**Provided information**

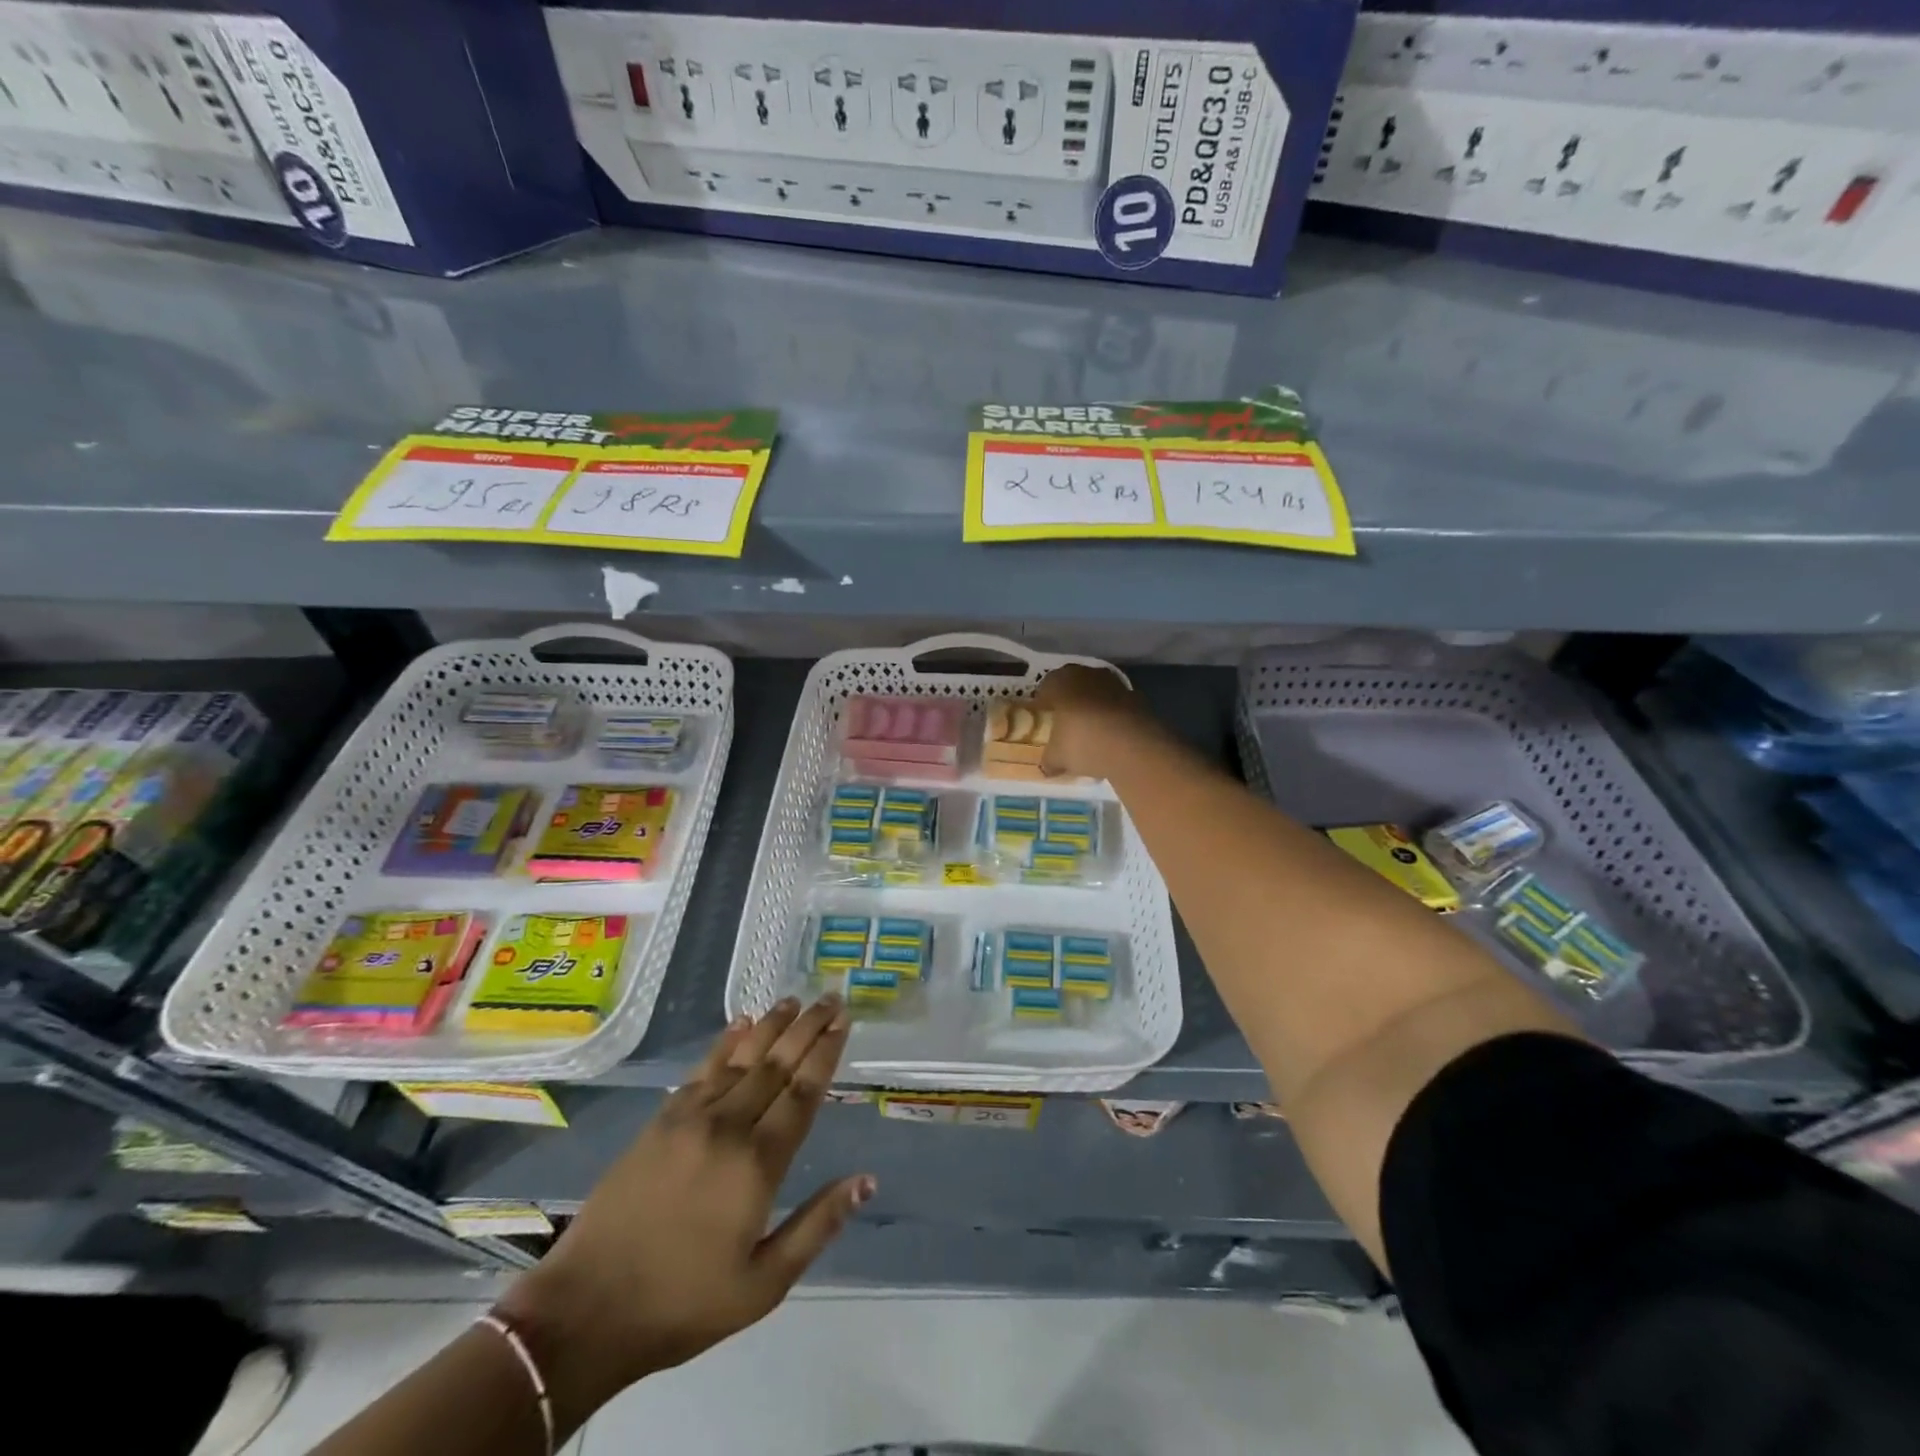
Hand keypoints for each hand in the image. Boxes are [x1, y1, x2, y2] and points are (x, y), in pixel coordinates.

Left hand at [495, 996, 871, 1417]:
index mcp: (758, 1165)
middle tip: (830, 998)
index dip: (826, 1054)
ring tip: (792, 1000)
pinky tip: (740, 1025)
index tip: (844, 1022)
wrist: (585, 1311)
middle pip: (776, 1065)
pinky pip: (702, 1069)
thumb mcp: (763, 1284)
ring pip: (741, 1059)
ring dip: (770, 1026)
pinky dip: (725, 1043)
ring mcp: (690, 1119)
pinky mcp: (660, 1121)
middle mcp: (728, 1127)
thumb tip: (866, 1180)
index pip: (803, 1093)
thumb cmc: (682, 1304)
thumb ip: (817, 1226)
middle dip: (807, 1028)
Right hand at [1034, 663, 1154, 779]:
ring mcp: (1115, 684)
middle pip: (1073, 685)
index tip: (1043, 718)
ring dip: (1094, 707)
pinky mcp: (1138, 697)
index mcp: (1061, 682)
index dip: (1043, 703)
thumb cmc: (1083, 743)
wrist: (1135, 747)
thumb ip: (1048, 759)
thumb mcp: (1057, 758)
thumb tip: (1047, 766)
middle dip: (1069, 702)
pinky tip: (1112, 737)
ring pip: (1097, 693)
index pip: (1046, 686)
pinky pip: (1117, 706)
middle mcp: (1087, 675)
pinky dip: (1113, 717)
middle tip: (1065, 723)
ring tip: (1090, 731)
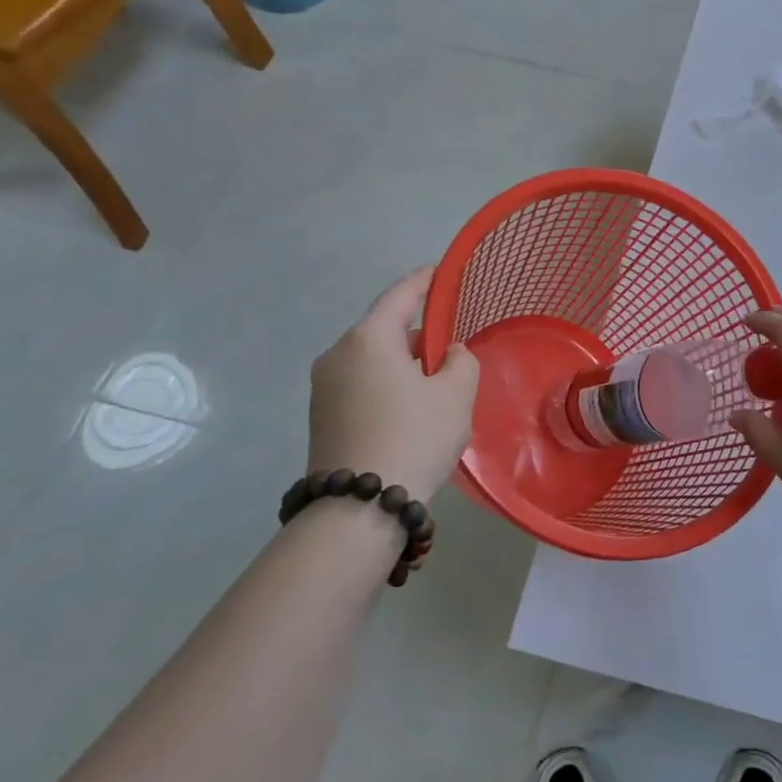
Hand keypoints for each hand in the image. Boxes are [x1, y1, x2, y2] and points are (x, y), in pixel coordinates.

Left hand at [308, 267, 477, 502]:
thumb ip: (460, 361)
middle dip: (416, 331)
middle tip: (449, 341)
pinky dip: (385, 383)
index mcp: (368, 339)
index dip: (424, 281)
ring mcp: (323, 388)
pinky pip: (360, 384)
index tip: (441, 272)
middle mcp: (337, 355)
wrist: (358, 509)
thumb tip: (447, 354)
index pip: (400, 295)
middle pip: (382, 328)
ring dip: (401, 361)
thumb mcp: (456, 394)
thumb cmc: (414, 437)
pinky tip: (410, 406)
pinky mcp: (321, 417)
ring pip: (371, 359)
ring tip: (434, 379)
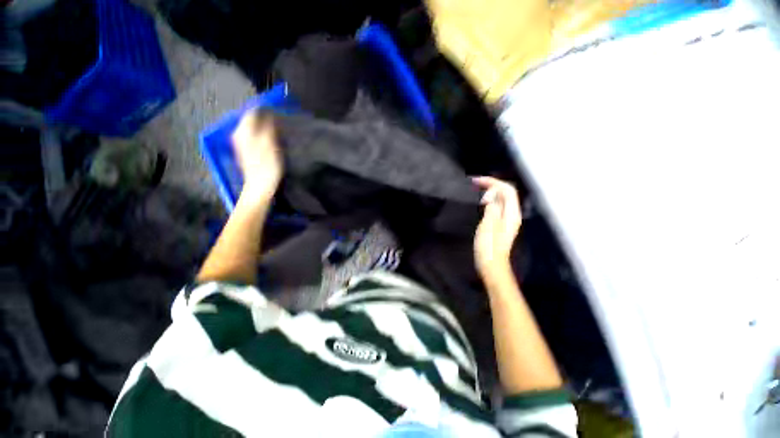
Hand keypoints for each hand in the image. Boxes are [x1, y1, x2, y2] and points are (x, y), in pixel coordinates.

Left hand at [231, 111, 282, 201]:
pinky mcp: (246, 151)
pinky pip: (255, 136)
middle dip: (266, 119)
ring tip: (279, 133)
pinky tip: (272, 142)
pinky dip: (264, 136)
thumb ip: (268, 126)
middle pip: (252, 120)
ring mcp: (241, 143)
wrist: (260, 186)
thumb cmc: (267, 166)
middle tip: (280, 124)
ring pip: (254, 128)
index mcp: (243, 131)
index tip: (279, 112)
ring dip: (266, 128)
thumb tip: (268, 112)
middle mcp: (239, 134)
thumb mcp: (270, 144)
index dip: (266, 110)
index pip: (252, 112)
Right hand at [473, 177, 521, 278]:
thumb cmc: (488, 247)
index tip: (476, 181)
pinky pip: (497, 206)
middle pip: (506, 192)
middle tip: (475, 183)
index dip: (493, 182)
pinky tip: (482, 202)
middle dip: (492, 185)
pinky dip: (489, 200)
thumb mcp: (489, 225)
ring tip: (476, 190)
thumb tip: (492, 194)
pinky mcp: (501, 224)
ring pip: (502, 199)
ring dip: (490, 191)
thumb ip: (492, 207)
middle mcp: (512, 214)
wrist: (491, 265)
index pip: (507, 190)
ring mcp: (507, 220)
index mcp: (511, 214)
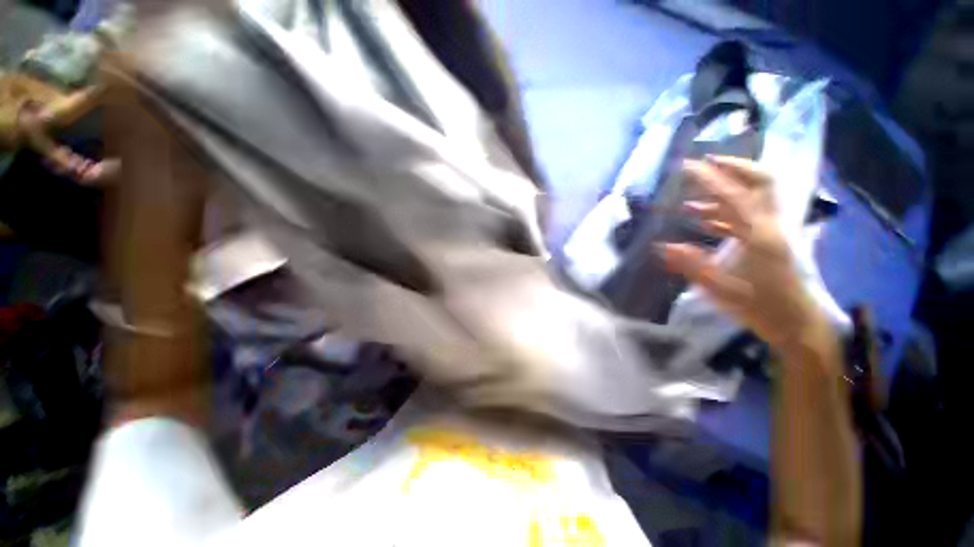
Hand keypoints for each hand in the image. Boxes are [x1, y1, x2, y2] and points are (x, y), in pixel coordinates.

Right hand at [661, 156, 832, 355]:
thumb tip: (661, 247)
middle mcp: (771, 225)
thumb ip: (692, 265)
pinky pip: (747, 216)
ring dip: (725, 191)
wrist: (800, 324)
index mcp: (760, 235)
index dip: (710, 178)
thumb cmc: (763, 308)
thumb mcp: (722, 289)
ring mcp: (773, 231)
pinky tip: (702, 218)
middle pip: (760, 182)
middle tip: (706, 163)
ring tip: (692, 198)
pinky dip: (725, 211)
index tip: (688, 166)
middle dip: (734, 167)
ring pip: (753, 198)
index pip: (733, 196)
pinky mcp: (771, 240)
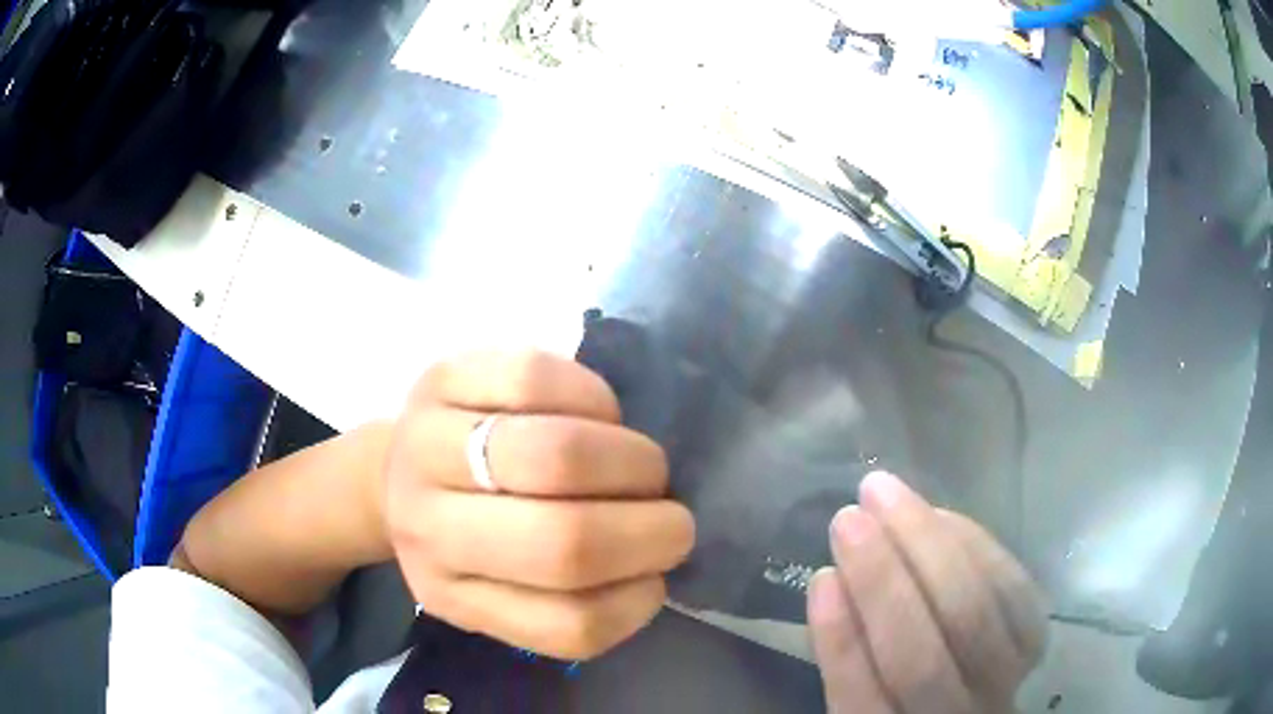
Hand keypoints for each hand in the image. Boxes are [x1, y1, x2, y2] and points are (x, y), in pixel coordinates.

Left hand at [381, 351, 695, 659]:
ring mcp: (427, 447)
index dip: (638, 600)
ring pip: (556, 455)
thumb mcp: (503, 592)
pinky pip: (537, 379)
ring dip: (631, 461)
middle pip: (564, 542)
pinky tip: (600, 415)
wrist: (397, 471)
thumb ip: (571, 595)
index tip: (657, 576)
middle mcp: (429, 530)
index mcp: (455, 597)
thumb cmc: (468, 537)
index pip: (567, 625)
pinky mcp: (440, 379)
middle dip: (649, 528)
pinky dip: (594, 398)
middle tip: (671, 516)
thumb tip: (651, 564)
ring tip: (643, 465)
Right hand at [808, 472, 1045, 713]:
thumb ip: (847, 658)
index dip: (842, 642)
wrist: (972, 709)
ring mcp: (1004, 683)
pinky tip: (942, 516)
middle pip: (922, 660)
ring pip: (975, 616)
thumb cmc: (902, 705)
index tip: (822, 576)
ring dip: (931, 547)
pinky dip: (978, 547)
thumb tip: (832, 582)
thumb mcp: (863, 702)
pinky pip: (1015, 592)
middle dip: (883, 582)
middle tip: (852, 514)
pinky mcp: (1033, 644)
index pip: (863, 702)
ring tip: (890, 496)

**Problem to solve**
Pull every line with the word "wrist" from the data.

**Output**
wrist: (585, 1311)
wrist: (1135, 747)
wrist: (358, 509)
wrist: (260, 186)
wrist: (491, 265)
wrist: (800, 324)
wrist: (397, 471)
wrist: (972, 709)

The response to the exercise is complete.